Before the Sun’s opening game versus the Liberty in the Eastern Conference Semifinals at Mohegan Sun Arena, guard Renee Montgomery was awarded the Sixth Woman of the Year Award and guard Kara Lawson was honored with the Kim Perrot Sportsmanship Award.
Montgomery, who moved to the bench to allow Kara Lawson to start, still averaged 24 minutes a game and put up 11.6 points and 2.6 assists per night.
It wasn't an easy transition for Montgomery, who started all 34 games in 2011, and she admitted that she wasn’t “excited” about the move when coach Thibault first presented her with it.
Renee Montgomery thrived coming off the bench this season
for the Sun. (Nathaniel S. Butler/NBAE/Getty Images)
Thibault still regards Montgomery as one of the better guards in the league, but with so much scoring power already in the starting lineup, namely with Tina Charles, the 2012 WNBA MVP, and Asjha Jones, he wanted to save the 5-foot-7 guard's explosiveness for when the team needed it most.
“In my way of thinking, it’s a team game and you need to put your players in a position that they best help the team,” Thibault said. “She gives us a jolt of energy every time she comes in the game and we have instant scoring.
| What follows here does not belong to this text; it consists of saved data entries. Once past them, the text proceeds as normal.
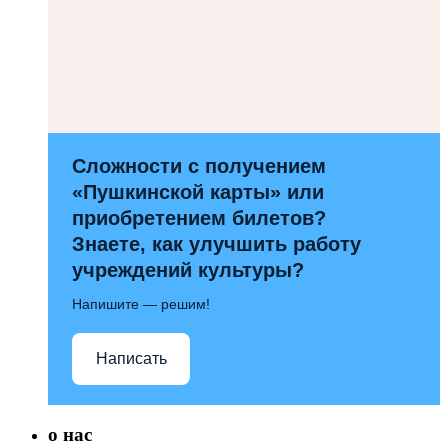
Сложности с получением
«Пушкинской карты» или
приобретением билетов?
Знаете, как улучшить работу
учреждений культуры?
Напишите — решим!
Написать
о нас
It changes the pace of the game and I just think it fits our team.
Thibault says he knew Montgomery had a good chance at winning this award once he had her coming off the bench and the move helped propel the team to a 25-9 record and the top seed in the Eastern Conference.
Part of what makes moving a player with Montgomery’s talent to the bench easier to justify is Lawson's play this year. In her tenth season, Lawson set career highs in points, rebounds and assists in 2012.
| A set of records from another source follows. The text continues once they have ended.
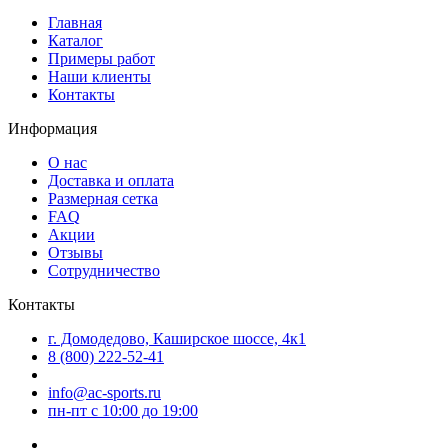
Главная
Каталог
Примеры работ
Наши клиенты
Контакты
Информация
О нас
Доставка и оплата
Размерная сетка
FAQ
Акции
Отзывы
Сотрудничество
Контакты
г. Домодедово, Каширское шоссе, 4к1
8 (800) 222-52-41
info@ac-sports.ru
пн-пт c 10:00 до 19:00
“She is completely healthy for the first time in about three or four years,” Thibault said. “She changed her diet and her body and her conditioning. She had an offseason to work on her game rather than spend her offseason just trying to get healthy.”
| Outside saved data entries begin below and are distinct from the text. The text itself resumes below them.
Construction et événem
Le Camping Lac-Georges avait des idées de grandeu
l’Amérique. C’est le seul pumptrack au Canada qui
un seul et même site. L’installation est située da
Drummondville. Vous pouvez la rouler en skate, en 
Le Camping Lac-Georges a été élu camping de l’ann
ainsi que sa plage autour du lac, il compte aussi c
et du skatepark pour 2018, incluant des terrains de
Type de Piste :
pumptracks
Even though she is 31 years old, Thibault thinks Lawson could just be entering the prime of her career.
What’s even more spectacular than her play on the court is that Lawson’s been so charitable off the court, thus why she received the Sportsmanship Award. Ever since her collegiate head coach and basketball legend, Pat Summitt, was diagnosed with early-onset dementia, Alzheimer’s type, last August, Lawson’s been involved in raising both funds and awareness for Alzheimer's research.
This season, Lawson pledged to donate $50 for each 3-pointer she made to the Pat Summitt Foundation, and the Connecticut Sun and Mohegan Sun matched her donation. How did she respond? Well, she just set a new franchise record with 74 made 3-pointers this season, thus donating $3,700 personally to the cause.
“Kara Lawson and the sportsmanship award – that’s a no brainer,” Charles said. “What she’s able to do for others and what’s she’s doing for Pat Summit, and you know every three that she makes she’s donating, I think that’s just huge. It just shows you the other character of Kara Lawson, the other side, which we personally knew but it gives a great outlook for everybody else who's not personally around her every day.”
All in all, it was a banner day for the Connecticut Sun before the game even started. Amidst all the individual honors, the team even announced that it will host the 2013 All-Star Game. But, while postseason awards are nice, Charles is quick to tell you that that’s not why they play.
“We’ll definitely give it all back for a championship,” Charles said of the awards. “I think that’s the best hardware out there right now.”